Question

he function f(x)=ln(9−x) is represented as a power series

Answer 1

\[f(x)=\sum_{n=0}^{oo}c_{n}x^n\]

find c0, c1,c2 etc.

Answer 2

@jim_thompson5910

Answer 3

check out this page

https://www.math.ucdavis.edu/~thomases/W11_16C1_lec_3_4&3_7_11.pdf

specifically what I'm attaching as an image

Answer 4

ok thanks, the book i have is more confusing then this

Answer 5

np

Answer 6

how do i solve for c?

Answer 7

@jim_thompson5910

Answer 8

c is where you center the power series at

Answer 9

so if you center it at say x = 0, then c = 0

or if you center it at x = 1, then c = 1

Answer 10

im trying to find f'(c)(x-c)

so i get 1/9(x-0) = x/9

but what is x?

Answer 11

can I see the full problem as a screenshot?

Answer 12

on that pdf, the first term is f(c)

since the first term you have is ln(9) and f(c) = ln(9), this means

f(x) = ln(9-x)
f(c) = ln(9-c)
ln(9) = ln(9-c)
9 = 9-c
c = 0

Answer 13

so this power series is centered at x = 0

Answer 14

yes i got that far

Answer 15

but the next one c1

Answer 16

c1 is not = 0

Answer 17

c1 = f ' (c)
c1 = -(9-c)^(-1)
c1 = -(9-0)^(-1)
c1 = -1/9

Answer 18

f ' (x) = -(9-x)^(-1)

Answer 19

c2 = f '' (c)/2

c3 = f ''' (c)/6

etc etc

look at page 5 of that pdf

Answer 20

how did you get negative?

# DATA UNDER STUDY:
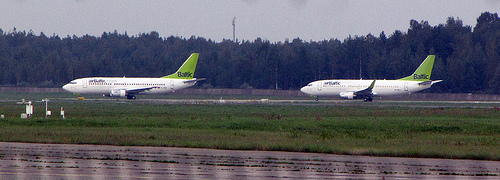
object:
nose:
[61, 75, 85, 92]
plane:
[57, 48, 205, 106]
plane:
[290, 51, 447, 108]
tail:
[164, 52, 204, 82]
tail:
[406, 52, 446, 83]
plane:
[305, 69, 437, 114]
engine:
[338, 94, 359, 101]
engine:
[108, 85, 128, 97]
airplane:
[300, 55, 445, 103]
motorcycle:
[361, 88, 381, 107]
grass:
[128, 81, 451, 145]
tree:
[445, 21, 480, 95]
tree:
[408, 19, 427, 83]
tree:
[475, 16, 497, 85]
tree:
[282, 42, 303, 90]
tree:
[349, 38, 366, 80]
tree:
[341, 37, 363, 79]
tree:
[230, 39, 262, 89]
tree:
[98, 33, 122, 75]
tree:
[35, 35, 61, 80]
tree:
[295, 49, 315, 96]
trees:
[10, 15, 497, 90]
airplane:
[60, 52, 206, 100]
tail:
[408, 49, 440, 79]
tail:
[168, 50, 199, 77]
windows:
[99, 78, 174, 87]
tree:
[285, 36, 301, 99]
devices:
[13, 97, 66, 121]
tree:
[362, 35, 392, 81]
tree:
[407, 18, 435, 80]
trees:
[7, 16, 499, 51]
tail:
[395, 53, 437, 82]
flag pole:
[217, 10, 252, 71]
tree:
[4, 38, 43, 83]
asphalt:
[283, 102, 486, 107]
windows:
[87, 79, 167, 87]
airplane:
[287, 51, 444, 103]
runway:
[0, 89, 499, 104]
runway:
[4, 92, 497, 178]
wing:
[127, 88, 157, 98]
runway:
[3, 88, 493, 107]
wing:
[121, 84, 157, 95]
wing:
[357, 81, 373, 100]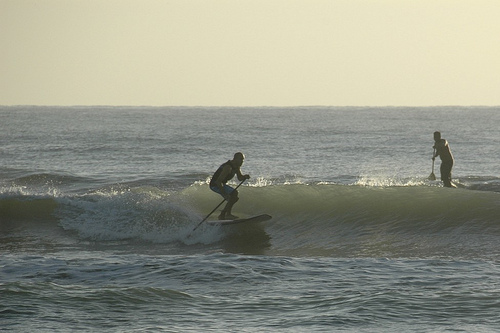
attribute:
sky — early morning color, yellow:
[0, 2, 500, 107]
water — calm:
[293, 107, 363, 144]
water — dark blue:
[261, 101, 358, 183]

* * *

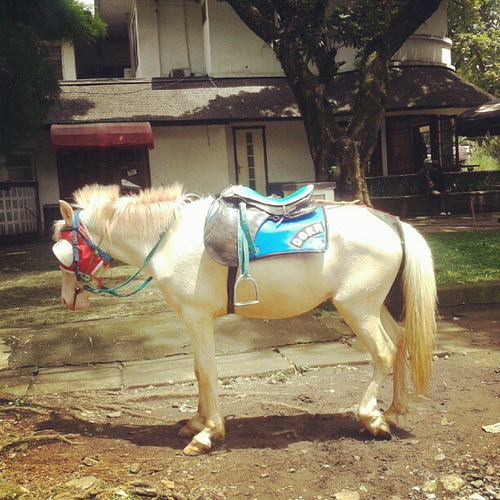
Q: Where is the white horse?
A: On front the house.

...

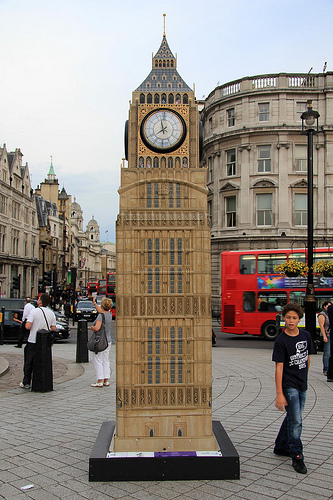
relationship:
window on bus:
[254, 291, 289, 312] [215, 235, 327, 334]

# WHAT YOU HAVE TO DO:
Quote the entire forum thread about the power series for ln(9−x), word for word. You won't need the entries to do any of this.

# TASK RESPONSE:
Question

he function f(x)=ln(9−x) is represented as a power series

Answer 1

\[f(x)=\sum_{n=0}^{oo}c_{n}x^n\]

find c0, c1,c2 etc.

Answer 2

@jim_thompson5910

Answer 3

check out this page

https://www.math.ucdavis.edu/~thomases/W11_16C1_lec_3_4&3_7_11.pdf

specifically what I'm attaching as an image

Answer 4

ok thanks, the book i have is more confusing then this

Answer 5

np

Answer 6

how do i solve for c?

Answer 7

@jim_thompson5910

Answer 8

c is where you center the power series at

Answer 9

so if you center it at say x = 0, then c = 0

or if you center it at x = 1, then c = 1

Answer 10

im trying to find f'(c)(x-c)

so i get 1/9(x-0) = x/9

but what is x?

Answer 11

can I see the full problem as a screenshot?

Answer 12

on that pdf, the first term is f(c)

since the first term you have is ln(9) and f(c) = ln(9), this means

f(x) = ln(9-x)
f(c) = ln(9-c)
ln(9) = ln(9-c)
9 = 9-c
c = 0

Answer 13

so this power series is centered at x = 0

Answer 14

yes i got that far

Answer 15

but the next one c1

Answer 16

c1 is not = 0

Answer 17

c1 = f ' (c)
c1 = -(9-c)^(-1)
c1 = -(9-0)^(-1)
c1 = -1/9

Answer 18

f ' (x) = -(9-x)^(-1)

Answer 19

c2 = f '' (c)/2

c3 = f ''' (c)/6

etc etc

look at page 5 of that pdf

Answer 20

how did you get negative?